Les périodes se succèdent ainsi entre les supports de diffusion et les publics : salles, chaînes de télévision payantes, vidéo à la demande puis chaînes gratuites. C’est ce qu’on nomme la chronologie des médias, qui repose sur un accord entre l’ensemble des acteurs du cinéma, résultat de longues négociations et de compromis parfois douloureux, mais au service d’un bien commun : l’accès du public le plus large au cinéma le plus divers.
Les télévisions gratuites ont toujours été au rendez-vous de ce soutien au cinéma français, à sa diffusion, et à sa diversité. Chaque année, France Télévisions, M6 et TF1 proposent gratuitement à l’ensemble des Français une diversité de films, comédies, polars, drames, etc. qui contribuent à l’élaboration d’un imaginaire collectif. En 2021, elles ont investi 144 millions d’euros dans 126 films, qui n’auraient sinon pas pu voir le jour.
Au début de cette année, le nouvel accord sur la chronologie des médias a favorisé les plates-formes payantes américaines comme Netflix, Amazon Prime Video ou Disney + en les plaçant avant les télévisions gratuites. Canal+ a également bénéficié d’un avancement de sa fenêtre. Les télévisions gratuites ont joué le jeu alors même que l’arrivée de ces nouveaux acteurs à la puissance financière internationale est de nature à les soumettre à une concurrence accrue.
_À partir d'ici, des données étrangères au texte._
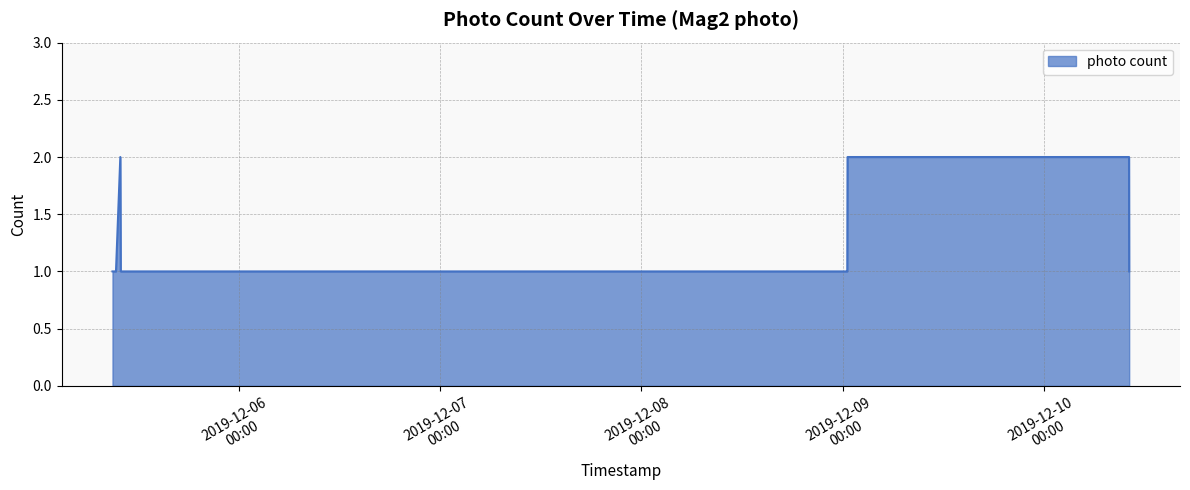

Does the chart have visible grid lines?

Yes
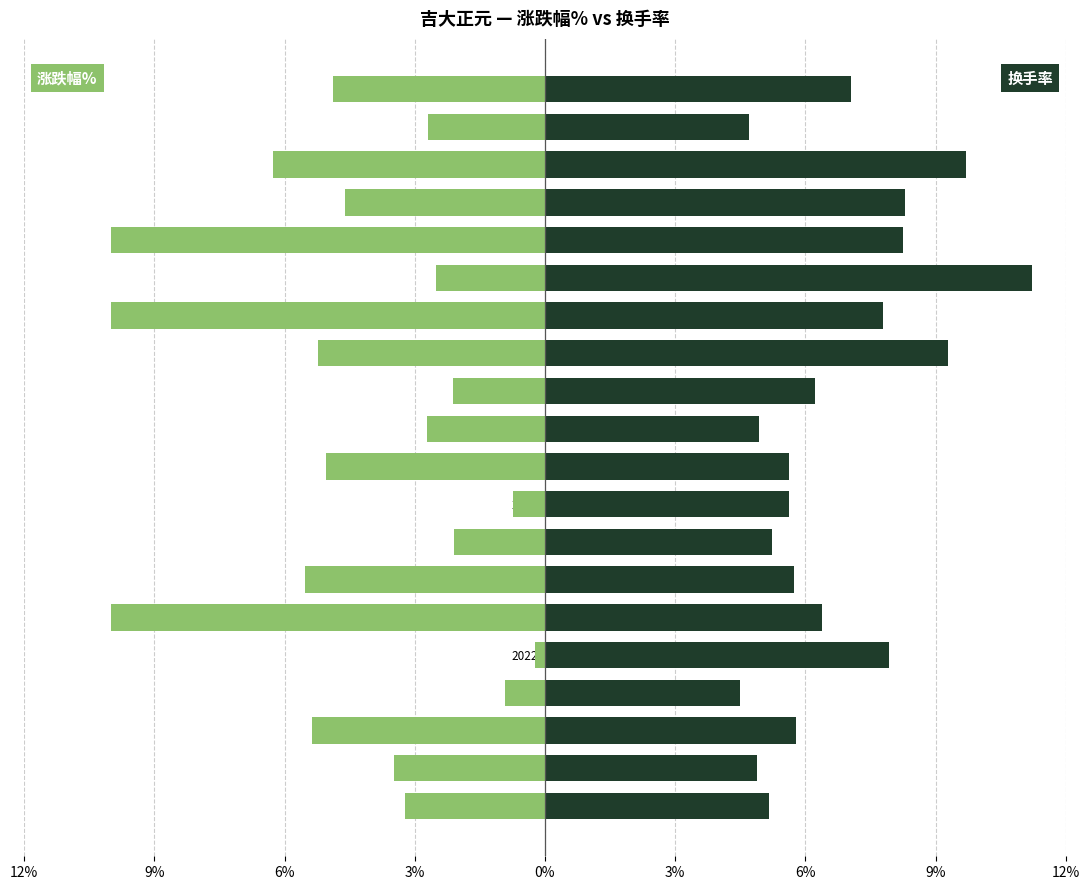

What is the average value of the 换手率 series?

6.7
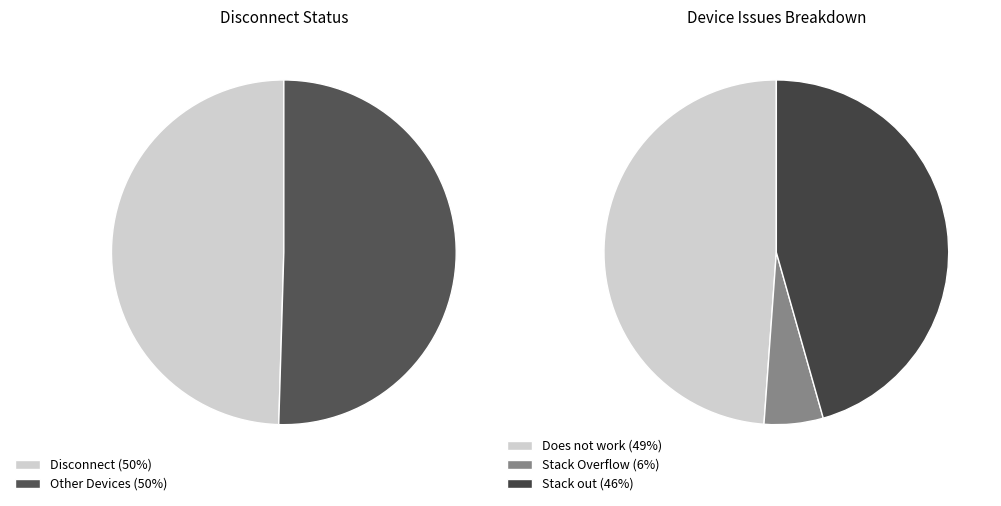

Does Stack out represent more than half of the total?

No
Les chaînes ont accepté que les plates-formes payantes puissent diffuser les films avant elles malgré l’apport supplémentaire très modeste que ces services consentent – de l’ordre de 50 millions d’euros par an, soit moins de la moitié de celui des télévisions gratuites.
Le maintien des règles existantes et d’une diffusion exclusive, comme pour tous les autres diffuseurs, est bien le moins qui pouvait être attendu et qui a été obtenu par les chaînes gratuites.
Chantage
Or, dès l’entrée en vigueur de la nouvelle chronologie, le studio américain Disney, qui n’avait pas souhaité signer le texte, l’a réinterprété à sa guise afin de supprimer l’exclusivité d’exploitation des télévisions gratuites et ainsi de conforter sa stratégie d’exclusivité pour son propre service par abonnement. A l’appui : un chantage et des menaces de retrait de ses films des salles de cinéma. Netflix, qui avait pourtant signé l’accord, a profité de ce vent de contestation américain pour faire volte-face et le remettre en cause dans une solidarité de circonstance.